Дело в том, что находящаяся в городе М. небольшая фабрика по производству обуви управлялась советской администрацией и работала в счет репарационных поставок с Германии, в прошлом она принадлежала немецкому фашисту, сбежавшему в Мюнхен. По существу, это было советское предприятие, хотя и работали на нем австрийцы. И вот на этом предприятии назревает саботаж.

Отложив все дела, мы поехали с Ибрагимом на фабрику.

Советского генерального директора на месте не оказалось, но главный инженер — австриец, да и рабочие обстоятельно проинформировали нас о последних событиях.

Оказалось, что несколько дней назад на фабрику приехал турист с запада. Осмотрев фабрику, он передал рабочим письмо от бывшего ее владельца. Немецкий фашист угрожал, что, как только русские оставят Австрию и фабрика снова перейдет в его руки, он немедленно выгонит всех, кто работал на русских большевиков. Поэтому он предлагал закрыть фабрику и ждать его возвращения. На часть рабочих это письмо произвело впечатление, породило неуверенность в завтрашнем дне.

Через самих рабочих удалось выявить и подкупленных туристом людей, которые распространяли письмо фабриканта.

— Ничего не поделаешь, и у нас есть трусливые люди, — говорил главный инженер Ибрагиму.

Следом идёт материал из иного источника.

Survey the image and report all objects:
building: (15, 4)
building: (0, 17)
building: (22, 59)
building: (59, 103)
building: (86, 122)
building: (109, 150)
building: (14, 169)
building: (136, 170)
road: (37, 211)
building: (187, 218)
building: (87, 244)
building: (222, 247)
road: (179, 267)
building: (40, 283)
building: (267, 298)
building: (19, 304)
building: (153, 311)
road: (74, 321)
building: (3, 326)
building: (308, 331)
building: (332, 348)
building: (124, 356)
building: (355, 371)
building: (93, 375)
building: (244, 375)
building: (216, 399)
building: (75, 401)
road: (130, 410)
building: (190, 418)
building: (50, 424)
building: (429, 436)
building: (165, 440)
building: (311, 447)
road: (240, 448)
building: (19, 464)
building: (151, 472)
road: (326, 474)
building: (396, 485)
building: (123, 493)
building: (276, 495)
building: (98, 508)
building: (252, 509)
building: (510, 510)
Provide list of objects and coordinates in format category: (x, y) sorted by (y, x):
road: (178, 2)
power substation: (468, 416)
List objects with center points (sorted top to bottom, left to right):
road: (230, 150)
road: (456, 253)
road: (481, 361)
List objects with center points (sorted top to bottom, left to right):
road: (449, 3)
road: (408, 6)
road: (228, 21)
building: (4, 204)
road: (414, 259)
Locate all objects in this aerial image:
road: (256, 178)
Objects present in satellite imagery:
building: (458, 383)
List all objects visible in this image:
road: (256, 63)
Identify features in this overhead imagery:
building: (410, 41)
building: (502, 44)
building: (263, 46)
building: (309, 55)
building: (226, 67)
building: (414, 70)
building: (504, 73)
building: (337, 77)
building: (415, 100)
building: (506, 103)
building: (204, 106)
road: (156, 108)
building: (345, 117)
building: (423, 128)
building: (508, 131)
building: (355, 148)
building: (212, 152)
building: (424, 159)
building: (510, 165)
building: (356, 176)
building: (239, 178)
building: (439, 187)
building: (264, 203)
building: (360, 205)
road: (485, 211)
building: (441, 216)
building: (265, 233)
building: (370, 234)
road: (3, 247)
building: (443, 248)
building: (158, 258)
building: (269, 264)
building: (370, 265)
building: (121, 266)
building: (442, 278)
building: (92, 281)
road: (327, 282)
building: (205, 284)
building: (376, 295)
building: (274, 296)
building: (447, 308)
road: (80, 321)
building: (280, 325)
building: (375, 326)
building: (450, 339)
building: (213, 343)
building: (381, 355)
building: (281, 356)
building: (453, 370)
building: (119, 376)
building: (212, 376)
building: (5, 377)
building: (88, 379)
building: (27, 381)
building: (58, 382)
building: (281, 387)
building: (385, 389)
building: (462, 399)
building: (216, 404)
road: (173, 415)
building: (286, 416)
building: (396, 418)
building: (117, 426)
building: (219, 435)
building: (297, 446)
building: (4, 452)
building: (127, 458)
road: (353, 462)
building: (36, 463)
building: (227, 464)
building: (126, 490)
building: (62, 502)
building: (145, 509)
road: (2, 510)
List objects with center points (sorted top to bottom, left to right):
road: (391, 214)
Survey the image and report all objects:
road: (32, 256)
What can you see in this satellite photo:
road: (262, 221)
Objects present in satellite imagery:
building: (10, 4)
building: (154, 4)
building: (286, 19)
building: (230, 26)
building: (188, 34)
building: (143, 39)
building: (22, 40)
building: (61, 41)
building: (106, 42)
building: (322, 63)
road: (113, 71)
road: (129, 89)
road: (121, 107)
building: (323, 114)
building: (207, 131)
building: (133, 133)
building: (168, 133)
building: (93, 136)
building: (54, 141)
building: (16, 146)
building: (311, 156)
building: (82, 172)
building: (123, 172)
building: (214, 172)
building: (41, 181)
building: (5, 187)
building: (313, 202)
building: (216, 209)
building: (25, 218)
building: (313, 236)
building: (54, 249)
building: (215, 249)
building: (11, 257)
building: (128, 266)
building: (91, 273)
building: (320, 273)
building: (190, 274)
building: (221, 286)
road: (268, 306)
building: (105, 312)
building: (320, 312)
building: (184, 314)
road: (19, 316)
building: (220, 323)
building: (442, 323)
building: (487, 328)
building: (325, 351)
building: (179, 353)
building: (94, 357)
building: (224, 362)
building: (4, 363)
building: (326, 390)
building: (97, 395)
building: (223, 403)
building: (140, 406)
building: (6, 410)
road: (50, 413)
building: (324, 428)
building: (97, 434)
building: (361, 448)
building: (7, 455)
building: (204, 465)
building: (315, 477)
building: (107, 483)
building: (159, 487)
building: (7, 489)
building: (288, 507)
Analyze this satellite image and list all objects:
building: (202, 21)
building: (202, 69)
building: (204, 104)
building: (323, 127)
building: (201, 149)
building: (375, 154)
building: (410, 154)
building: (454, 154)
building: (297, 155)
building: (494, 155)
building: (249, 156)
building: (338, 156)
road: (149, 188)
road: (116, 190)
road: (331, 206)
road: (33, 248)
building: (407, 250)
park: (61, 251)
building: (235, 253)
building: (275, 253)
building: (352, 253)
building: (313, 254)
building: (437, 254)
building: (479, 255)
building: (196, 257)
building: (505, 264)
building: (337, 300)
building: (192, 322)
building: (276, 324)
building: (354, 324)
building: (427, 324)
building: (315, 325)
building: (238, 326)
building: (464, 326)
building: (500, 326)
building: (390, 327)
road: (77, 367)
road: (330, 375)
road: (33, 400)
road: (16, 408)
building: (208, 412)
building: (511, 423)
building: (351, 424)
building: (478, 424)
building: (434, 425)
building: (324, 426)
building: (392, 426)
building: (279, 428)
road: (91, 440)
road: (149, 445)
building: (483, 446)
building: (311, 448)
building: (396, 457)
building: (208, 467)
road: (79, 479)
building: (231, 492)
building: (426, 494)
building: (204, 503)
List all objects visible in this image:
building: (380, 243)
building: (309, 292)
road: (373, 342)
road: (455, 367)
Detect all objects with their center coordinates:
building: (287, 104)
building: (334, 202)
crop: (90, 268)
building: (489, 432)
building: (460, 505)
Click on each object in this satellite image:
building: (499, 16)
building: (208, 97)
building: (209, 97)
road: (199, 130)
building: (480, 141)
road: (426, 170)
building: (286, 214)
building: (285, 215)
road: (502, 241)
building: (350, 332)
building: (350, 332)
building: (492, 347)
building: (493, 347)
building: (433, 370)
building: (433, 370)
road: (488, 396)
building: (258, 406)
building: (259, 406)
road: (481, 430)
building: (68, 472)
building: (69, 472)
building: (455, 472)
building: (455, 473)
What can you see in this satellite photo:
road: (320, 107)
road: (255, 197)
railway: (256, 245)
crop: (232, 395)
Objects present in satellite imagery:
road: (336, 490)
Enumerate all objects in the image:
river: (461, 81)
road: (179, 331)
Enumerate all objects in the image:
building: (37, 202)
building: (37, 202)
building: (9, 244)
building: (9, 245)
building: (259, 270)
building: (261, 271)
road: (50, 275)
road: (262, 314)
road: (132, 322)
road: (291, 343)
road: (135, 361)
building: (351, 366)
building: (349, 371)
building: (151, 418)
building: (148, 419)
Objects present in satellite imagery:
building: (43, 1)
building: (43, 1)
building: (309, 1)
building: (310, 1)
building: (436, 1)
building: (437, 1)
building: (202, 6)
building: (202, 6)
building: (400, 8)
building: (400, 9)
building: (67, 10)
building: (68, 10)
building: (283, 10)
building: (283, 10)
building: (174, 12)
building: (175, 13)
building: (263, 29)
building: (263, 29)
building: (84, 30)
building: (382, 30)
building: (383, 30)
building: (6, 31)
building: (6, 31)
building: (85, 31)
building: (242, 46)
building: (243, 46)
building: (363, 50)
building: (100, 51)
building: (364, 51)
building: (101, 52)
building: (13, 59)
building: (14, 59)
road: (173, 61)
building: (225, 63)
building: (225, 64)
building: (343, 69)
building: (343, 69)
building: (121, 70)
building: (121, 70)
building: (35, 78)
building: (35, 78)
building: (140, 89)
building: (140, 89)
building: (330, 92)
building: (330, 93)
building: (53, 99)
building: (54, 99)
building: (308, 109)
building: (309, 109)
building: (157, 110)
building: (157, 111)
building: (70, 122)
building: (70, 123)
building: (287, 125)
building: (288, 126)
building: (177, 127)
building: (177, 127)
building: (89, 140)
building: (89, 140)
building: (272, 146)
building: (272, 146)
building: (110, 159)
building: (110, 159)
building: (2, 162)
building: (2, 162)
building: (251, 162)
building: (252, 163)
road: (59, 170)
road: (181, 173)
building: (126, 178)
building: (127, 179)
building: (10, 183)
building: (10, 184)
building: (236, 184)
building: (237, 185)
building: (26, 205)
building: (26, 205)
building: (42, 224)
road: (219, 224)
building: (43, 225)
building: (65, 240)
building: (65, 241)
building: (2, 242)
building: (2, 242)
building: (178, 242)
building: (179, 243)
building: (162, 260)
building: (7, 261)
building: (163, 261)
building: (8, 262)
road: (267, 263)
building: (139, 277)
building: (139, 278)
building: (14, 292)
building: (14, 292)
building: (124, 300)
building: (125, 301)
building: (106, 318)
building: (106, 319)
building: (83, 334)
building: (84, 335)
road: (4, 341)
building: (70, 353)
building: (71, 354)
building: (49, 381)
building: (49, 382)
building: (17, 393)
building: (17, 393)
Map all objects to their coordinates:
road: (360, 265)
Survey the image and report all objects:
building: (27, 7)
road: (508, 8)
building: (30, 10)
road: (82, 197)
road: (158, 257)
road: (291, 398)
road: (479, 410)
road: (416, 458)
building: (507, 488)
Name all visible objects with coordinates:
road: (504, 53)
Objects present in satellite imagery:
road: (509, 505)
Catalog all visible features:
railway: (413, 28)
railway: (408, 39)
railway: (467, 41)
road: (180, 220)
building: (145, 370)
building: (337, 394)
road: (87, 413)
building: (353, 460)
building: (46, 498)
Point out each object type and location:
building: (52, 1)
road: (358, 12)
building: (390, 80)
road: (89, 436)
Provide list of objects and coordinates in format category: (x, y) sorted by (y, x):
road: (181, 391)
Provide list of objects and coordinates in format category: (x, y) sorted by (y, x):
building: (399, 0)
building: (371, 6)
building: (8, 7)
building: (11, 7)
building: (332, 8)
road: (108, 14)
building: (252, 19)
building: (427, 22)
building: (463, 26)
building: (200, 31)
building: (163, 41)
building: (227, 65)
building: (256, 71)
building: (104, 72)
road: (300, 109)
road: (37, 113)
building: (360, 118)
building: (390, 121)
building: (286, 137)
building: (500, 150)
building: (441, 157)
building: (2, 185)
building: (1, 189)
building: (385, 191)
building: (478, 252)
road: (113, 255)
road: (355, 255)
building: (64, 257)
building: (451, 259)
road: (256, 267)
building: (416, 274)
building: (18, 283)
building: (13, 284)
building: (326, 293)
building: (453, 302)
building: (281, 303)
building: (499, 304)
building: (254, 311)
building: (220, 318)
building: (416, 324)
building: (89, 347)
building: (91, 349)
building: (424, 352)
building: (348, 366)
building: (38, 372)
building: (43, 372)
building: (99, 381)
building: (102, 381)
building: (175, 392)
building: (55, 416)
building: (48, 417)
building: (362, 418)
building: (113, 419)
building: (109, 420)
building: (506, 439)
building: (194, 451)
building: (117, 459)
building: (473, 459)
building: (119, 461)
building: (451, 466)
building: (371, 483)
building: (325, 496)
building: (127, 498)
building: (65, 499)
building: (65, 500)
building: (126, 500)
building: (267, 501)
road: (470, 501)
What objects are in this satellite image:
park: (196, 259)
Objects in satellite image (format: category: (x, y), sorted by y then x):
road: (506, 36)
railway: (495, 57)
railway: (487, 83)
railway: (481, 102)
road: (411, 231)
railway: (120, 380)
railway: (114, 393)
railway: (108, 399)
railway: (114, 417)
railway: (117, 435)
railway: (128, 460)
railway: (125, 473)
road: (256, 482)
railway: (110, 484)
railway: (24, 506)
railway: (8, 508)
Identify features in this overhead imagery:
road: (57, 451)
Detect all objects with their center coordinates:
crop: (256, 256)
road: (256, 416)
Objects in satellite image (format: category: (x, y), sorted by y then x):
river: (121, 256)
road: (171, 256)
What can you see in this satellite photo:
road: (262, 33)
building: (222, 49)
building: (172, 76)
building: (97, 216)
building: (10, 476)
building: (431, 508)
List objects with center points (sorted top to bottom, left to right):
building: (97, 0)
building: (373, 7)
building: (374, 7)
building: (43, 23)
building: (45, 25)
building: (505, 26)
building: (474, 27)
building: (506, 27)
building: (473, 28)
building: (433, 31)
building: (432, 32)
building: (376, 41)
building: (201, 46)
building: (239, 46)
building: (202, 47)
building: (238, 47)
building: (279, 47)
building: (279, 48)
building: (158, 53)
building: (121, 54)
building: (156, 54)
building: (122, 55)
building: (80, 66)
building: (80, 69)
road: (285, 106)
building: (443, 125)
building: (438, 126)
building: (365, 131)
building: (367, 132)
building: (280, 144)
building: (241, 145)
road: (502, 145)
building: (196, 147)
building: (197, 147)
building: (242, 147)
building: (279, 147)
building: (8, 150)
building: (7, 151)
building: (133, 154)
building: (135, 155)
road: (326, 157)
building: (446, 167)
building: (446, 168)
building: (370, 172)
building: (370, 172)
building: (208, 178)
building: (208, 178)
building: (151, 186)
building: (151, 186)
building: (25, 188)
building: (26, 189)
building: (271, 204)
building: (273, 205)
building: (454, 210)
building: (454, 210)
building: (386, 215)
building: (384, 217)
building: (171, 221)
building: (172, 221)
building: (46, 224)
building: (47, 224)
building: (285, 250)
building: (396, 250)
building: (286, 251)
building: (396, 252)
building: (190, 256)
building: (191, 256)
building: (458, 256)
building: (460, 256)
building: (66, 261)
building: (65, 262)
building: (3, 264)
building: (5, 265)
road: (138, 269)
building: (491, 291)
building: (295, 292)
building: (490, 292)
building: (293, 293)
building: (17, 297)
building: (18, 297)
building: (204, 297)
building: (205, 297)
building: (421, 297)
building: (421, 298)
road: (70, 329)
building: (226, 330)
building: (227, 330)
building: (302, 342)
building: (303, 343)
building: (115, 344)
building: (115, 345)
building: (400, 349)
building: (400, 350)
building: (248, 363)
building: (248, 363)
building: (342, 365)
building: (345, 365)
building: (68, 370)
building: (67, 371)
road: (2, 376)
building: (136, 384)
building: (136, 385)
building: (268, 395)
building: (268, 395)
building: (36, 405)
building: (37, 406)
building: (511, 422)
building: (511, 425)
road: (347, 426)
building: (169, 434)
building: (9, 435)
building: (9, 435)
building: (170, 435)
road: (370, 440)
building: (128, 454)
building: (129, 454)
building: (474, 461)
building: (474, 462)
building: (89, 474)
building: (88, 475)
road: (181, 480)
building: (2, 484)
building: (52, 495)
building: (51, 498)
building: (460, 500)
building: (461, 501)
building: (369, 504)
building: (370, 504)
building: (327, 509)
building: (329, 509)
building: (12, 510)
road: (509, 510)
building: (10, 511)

— А вы на что? — спросил он, — почему вы не разъяснили людям бредовый смысл этих писем?

— Я думал, что будет лучше, если это сделает кто-нибудь из советских должностных лиц.

— Значит, плелись в хвосте у отсталых людей, — не выдержал Ибрагим. — Соберите-ка народ во дворе фабрики.

Но народ уже собрали коммунисты. Собравшимся рабочим Ибрагим объяснил:

— Немецкие фабриканты больше никогда не будут иметь здесь права собственности. Австрия станет самостоятельной нейтральной страной. Фабрику мы передадим австрийскому правительству, а не немецкому фашисту. Он больше не увидит ее, как своих собственных ушей.

В толпе послышался гул одобрения.

— Тех, кто помогал фабриканту, — продолжал Ибрагим, — вы должны обсудить на своих рабочих собраниях и решить, можно ли терпеть их и дальше в своей среде. Остальные должны работать спокойно.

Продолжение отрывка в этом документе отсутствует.